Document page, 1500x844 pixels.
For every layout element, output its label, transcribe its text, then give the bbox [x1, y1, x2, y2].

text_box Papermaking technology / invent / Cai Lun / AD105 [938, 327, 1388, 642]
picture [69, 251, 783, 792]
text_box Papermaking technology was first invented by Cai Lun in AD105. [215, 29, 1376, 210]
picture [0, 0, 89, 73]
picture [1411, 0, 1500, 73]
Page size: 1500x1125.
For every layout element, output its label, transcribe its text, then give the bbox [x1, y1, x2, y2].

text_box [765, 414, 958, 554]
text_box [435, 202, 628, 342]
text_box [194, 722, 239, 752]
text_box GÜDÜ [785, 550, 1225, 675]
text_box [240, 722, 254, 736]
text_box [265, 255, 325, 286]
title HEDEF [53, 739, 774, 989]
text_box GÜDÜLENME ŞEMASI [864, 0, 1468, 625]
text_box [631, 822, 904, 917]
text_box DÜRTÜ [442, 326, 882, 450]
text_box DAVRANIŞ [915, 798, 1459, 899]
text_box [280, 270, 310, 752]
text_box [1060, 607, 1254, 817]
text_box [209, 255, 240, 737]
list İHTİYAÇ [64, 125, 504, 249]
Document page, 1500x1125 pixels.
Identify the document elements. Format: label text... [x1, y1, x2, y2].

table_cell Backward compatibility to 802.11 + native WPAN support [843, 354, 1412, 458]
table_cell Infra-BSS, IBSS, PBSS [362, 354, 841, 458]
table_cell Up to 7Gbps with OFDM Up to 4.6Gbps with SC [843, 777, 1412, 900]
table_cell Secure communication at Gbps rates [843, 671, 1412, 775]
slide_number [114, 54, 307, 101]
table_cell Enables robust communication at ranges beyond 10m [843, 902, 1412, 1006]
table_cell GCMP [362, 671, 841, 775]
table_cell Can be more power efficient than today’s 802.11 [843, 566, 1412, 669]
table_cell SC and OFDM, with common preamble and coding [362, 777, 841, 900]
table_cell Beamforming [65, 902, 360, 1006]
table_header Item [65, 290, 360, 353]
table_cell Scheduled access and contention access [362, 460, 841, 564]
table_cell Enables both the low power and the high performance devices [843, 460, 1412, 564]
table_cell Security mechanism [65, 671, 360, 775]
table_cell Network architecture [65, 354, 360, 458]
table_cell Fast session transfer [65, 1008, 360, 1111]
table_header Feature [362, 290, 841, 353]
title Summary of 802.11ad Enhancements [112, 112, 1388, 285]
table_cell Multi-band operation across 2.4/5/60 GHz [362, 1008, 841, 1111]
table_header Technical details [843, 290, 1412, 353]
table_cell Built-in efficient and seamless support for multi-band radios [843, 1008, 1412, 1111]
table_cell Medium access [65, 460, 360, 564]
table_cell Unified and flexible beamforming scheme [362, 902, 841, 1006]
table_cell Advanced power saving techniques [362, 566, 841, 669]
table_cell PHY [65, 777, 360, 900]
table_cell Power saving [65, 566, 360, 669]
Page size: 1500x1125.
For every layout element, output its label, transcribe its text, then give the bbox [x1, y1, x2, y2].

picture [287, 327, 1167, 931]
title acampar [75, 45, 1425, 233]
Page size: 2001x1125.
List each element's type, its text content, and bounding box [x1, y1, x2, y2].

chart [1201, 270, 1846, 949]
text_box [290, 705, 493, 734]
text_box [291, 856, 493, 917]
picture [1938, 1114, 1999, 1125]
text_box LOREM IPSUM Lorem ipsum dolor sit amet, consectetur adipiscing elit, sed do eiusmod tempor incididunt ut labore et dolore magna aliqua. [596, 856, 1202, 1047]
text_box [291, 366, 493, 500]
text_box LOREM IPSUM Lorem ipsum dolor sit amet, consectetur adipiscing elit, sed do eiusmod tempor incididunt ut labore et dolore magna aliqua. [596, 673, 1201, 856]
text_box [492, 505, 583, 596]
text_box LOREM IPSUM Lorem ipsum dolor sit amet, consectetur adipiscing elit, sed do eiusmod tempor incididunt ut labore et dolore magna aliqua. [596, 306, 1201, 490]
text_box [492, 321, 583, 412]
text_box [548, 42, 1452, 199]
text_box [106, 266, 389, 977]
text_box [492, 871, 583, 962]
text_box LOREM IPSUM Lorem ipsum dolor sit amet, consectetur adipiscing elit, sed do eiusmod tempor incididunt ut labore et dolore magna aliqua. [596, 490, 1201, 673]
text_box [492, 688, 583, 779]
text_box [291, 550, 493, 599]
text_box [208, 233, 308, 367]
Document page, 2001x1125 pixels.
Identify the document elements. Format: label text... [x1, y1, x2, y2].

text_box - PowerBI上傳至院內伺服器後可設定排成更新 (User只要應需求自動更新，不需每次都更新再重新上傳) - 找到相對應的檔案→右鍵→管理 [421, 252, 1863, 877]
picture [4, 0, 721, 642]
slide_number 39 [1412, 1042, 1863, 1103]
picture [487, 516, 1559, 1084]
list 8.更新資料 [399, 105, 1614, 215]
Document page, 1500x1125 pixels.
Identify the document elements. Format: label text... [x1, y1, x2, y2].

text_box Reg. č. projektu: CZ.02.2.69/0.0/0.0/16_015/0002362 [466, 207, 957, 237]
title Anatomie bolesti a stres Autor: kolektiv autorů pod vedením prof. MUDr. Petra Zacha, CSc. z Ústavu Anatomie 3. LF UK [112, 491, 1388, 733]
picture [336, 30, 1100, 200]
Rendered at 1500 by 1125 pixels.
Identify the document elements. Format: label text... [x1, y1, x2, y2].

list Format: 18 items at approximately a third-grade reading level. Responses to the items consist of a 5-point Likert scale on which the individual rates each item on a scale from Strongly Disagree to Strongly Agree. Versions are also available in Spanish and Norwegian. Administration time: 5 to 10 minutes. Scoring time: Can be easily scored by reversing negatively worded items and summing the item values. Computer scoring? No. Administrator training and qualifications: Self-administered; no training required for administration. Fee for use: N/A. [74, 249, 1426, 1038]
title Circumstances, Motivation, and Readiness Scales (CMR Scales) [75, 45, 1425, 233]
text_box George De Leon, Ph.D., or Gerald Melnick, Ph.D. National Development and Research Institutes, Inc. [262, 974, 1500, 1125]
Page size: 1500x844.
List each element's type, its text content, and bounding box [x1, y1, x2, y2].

[TASK DETAILS]
Every entry must be printed again, exactly as it reads.

[YOUR RESPONSE]
Document page, 1500x844 pixels.
For every layout element, output its label, transcribe its text, then give the bbox [x1, y1, x2, y2].

text_box Papermaking technology / invent / Cai Lun / AD105 [938, 327, 1388, 642]
picture [69, 251, 783, 792]
text_box Papermaking technology was first invented by Cai Lun in AD105. [215, 29, 1376, 210]
picture [0, 0, 89, 73]
picture [1411, 0, 1500, 73]
Page size: 1500x1125.
For every layout element, output its label, transcribe its text, then give the bbox [x1, y1, x2, y2].

text_box [765, 414, 958, 554]
text_box [435, 202, 628, 342]
text_box [194, 722, 239, 752]
text_box GÜDÜ [785, 550, 1225, 675]
text_box [240, 722, 254, 736]
text_box [265, 255, 325, 286]
title HEDEF [53, 739, 774, 989]
text_box GÜDÜLENME ŞEMASI [864, 0, 1468, 625]
text_box [631, 822, 904, 917]
text_box DÜRTÜ [442, 326, 882, 450]
text_box DAVRANIŞ [915, 798, 1459, 899]
text_box [280, 270, 310, 752]
text_box [1060, 607, 1254, 817]
text_box [209, 255, 240, 737]
list İHTİYAÇ [64, 125, 504, 249]
Document page, 1500x1125 pixels.
Identify the document elements. Format: label text... [x1, y1, x2, y2].

table_cell Backward compatibility to 802.11 + native WPAN support [843, 354, 1412, 458]
table_cell Infra-BSS, IBSS, PBSS [362, 354, 841, 458]
table_cell Up to 7Gbps with OFDM Up to 4.6Gbps with SC [843, 777, 1412, 900]
table_cell Secure communication at Gbps rates [843, 671, 1412, 775]
slide_number [114, 54, 307, 101]
table_cell Enables robust communication at ranges beyond 10m [843, 902, 1412, 1006]
table_cell GCMP [362, 671, 841, 775]
table_cell Can be more power efficient than today’s 802.11 [843, 566, 1412, 669]
table_cell SC and OFDM, with common preamble and coding [362, 777, 841, 900]
table_cell Beamforming [65, 902, 360, 1006]
table_header Item [65, 290, 360, 353]
table_cell Scheduled access and contention access [362, 460, 841, 564]
table_cell Enables both the low power and the high performance devices [843, 460, 1412, 564]
table_cell Security mechanism [65, 671, 360, 775]
table_cell Network architecture [65, 354, 360, 458]
table_cell Fast session transfer [65, 1008, 360, 1111]
table_header Feature [362, 290, 841, 353]
title Summary of 802.11ad Enhancements [112, 112, 1388, 285]
table_cell Multi-band operation across 2.4/5/60 GHz [362, 1008, 841, 1111]
table_header Technical details [843, 290, 1412, 353]
table_cell Built-in efficient and seamless support for multi-band radios [843, 1008, 1412, 1111]
table_cell Medium access [65, 460, 360, 564]
table_cell Unified and flexible beamforming scheme [362, 902, 841, 1006]
table_cell Advanced power saving techniques [362, 566, 841, 669]
table_cell PHY [65, 777, 360, 900]
table_cell Power saving [65, 566, 360, 669]
Page size: 1500x1125.
For every layout element, output its label, transcribe its text, then give the bbox [x1, y1, x2, y2].

picture [287, 327, 1167, 931]
title acampar [75, 45, 1425, 233]
Page size: 2001x1125.
List each element's type, its text content, and bounding box [x1, y1, x2, y2].

chart [1201, 270, 1846, 949]
text_box [290, 705, 493, 734]
text_box [291, 856, 493, 917]
picture [1938, 1114, 1999, 1125]
text_box LOREM IPSUM Lorem ipsum dolor sit amet, consectetur adipiscing elit, sed do eiusmod tempor incididunt ut labore et dolore magna aliqua. [596, 856, 1202, 1047]
text_box [291, 366, 493, 500]
text_box LOREM IPSUM Lorem ipsum dolor sit amet, consectetur adipiscing elit, sed do eiusmod tempor incididunt ut labore et dolore magna aliqua. [596, 673, 1201, 856]
text_box [492, 505, 583, 596]
text_box LOREM IPSUM Lorem ipsum dolor sit amet, consectetur adipiscing elit, sed do eiusmod tempor incididunt ut labore et dolore magna aliqua. [596, 306, 1201, 490]
text_box [492, 321, 583, 412]
text_box [548, 42, 1452, 199]
text_box [106, 266, 389, 977]
text_box [492, 871, 583, 962]
text_box LOREM IPSUM Lorem ipsum dolor sit amet, consectetur adipiscing elit, sed do eiusmod tempor incididunt ut labore et dolore magna aliqua. [596, 490, 1201, 673]
text_box [492, 688, 583, 779]
text_box [291, 550, 493, 599]
text_box [208, 233, 308, 367]
Document page, 2001x1125 pixels.
Identify the document elements. Format: label text... [x1, y1, x2, y2].

text_box - PowerBI上傳至院內伺服器後可設定排成更新 (User只要應需求自動更新，不需每次都更新再重新上傳) - 找到相對應的檔案→右鍵→管理 [421, 252, 1863, 877]
picture [4, 0, 721, 642]
slide_number 39 [1412, 1042, 1863, 1103]
picture [487, 516, 1559, 1084]
list 8.更新資料 [399, 105, 1614, 215]
Document page, 1500x1125 pixels.
Identify the document elements. Format: label text... [x1, y1, x2, y2].

text_box Reg. č. projektu: CZ.02.2.69/0.0/0.0/16_015/0002362 [466, 207, 957, 237]
title Anatomie bolesti a stres Autor: kolektiv autorů pod vedením prof. MUDr. Petra Zacha, CSc. z Ústavu Anatomie 3. LF UK [112, 491, 1388, 733]
picture [336, 30, 1100, 200]
Rendered at 1500 by 1125 pixels.
Identify the document elements. Format: label text... [x1, y1, x2, y2].

list Format: 18 items at approximately a third-grade reading level. Responses to the items consist of a 5-point Likert scale on which the individual rates each item on a scale from Strongly Disagree to Strongly Agree. Versions are also available in Spanish and Norwegian. Administration time: 5 to 10 minutes. Scoring time: Can be easily scored by reversing negatively worded items and summing the item values. Computer scoring? No. Administrator training and qualifications: Self-administered; no training required for administration. Fee for use: N/A. [74, 249, 1426, 1038]
title Circumstances, Motivation, and Readiness Scales (CMR Scales) [75, 45, 1425, 233]
text_box George De Leon, Ph.D., or Gerald Melnick, Ph.D. National Development and Research Institutes, Inc. [262, 974, 1500, 1125]
Page size: 1500x844.
List each element's type, its text content, and bounding box [x1, y1, x2, y2].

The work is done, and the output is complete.